Rapport de RACOVSKI (Fédération révolutionnaire balkanique)

Au nom de la Fédération balkanique qui a été créée en 1915 et qui comprend les partis roumains, serbes, grec et une partie du parti bulgare les "Tesnjaki" [1] — je voudrais apporter un complément d’information.

Cette fédération a pris position contre la guerre dès sa fondation, et cela avant la conférence de Zimmerwald, et a agi dans ce sens pendant toute cette période. Le parti roumain s’est transformé petit à petit en un parti communiste et s’est par conséquent aussi appelé parti communiste. En Roumanie, les conditions se développent dans un sens favorable à la révolution ; mais beaucoup de choses dépendent aussi de l’avance de l’Armée Rouge ; le contact avec elle donnera sans aucun doute une grande impulsion du mouvement révolutionnaire. Mais il s’est déjà passé, au cours des dernières années, des événements importants : les soldats ont refusé de participer à des manifestations monarchistes, ce qui a provoqué des heurts armés. Même s’il n’est pas possible de prévoir le moment du déclenchement de la révolution, il n’y a pourtant aucun doute que les conditions se développent en Roumanie dans un sens ouvertement révolutionnaire.

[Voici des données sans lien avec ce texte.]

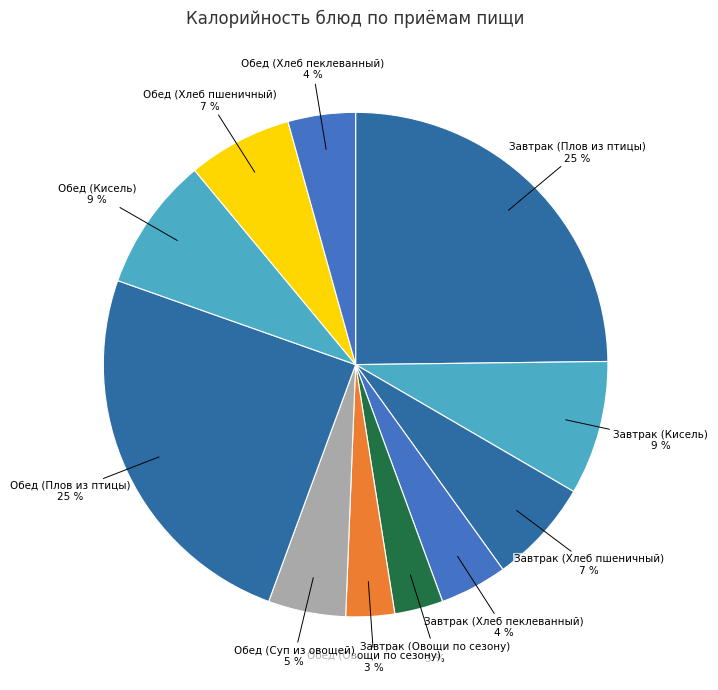

What is the smallest slice in the pie chart?

Завтрак (Овощи по сезону)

En ce qui concerne le parti bulgare, c’est-à-dire le courant révolutionnaire connu sous le nom de "Tesnjaki", il est demeuré dès le début de la guerre sur le point de vue de classe internationaliste ; son agitation et sa propagande ont contribué à accélérer la défaite de l’impérialisme allemand, son influence est en croissance permanente, favorisée en cela par les conditions économiques en Bulgarie.

Le parti serbe a malheureusement abandonné le point de vue de classe qu’il avait pris au début de la guerre. Tout le monde se souvient comment le parti serbe se manifesta de manière courageuse et conséquente lorsque ses députés refusèrent de voter les crédits de guerre et firent une déclaration extrêmement conséquente dans un moment très difficile et se laissèrent guider par elle. Tout le monde se souvient égaiement de la prise de position du camarade Kaclerovic [2] à Kienthal. Mais au cours du temps, Kaclerovic ainsi que Popovic [3] — les représentants officiels et marquants du parti passèrent au social-patriotisme, notamment après leur séjour à Stockholm. Il est dommage qu’un parti qui, au début de la guerre, a pris une position si courageuse, se soit mis dans le sillage social-patriotique.

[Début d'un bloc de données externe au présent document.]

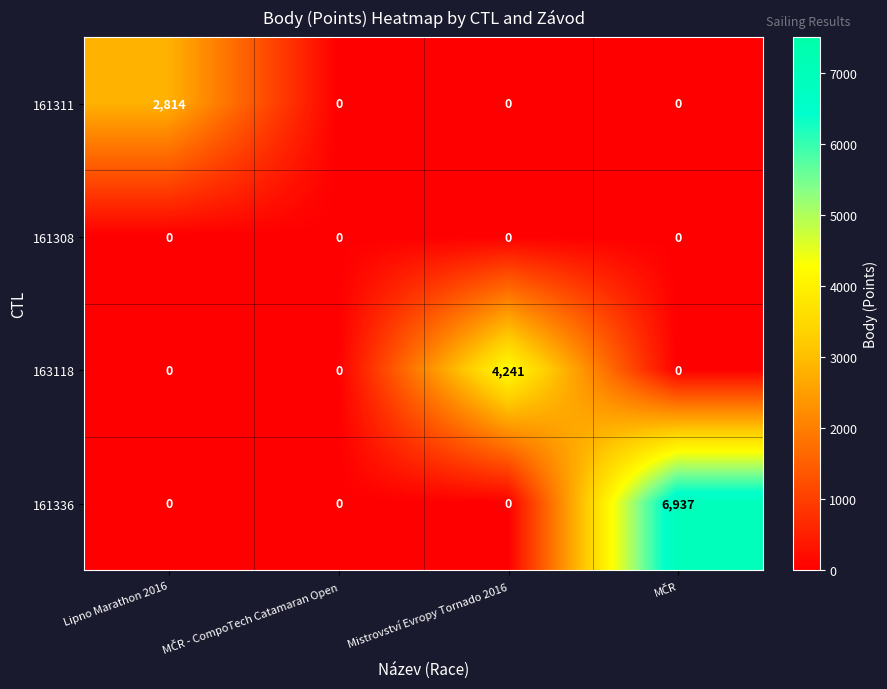

What is the difference between the maximum and minimum values in the 161311 series?

2814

Le camarade Milkic demande la parole pour une rectification.

Le camarade Racovski lit une série de saluts qu’il a reçus des participants oppositionnels de la conférence de Berne et qui tous dénotent une forte orientation à gauche. Ces saluts sont caractéristiques de la conviction qui s’est formée également chez des éléments jusqu’alors hésitants, que l’on est à présent à la croisée des chemins. Ou bien l’on rompt définitivement avec la II° Internationale, ou bien il faut s’attendre à être considéré comme un ennemi de la classe ouvrière. Il n’existe plus de voie intermédiaire pour les hésitants.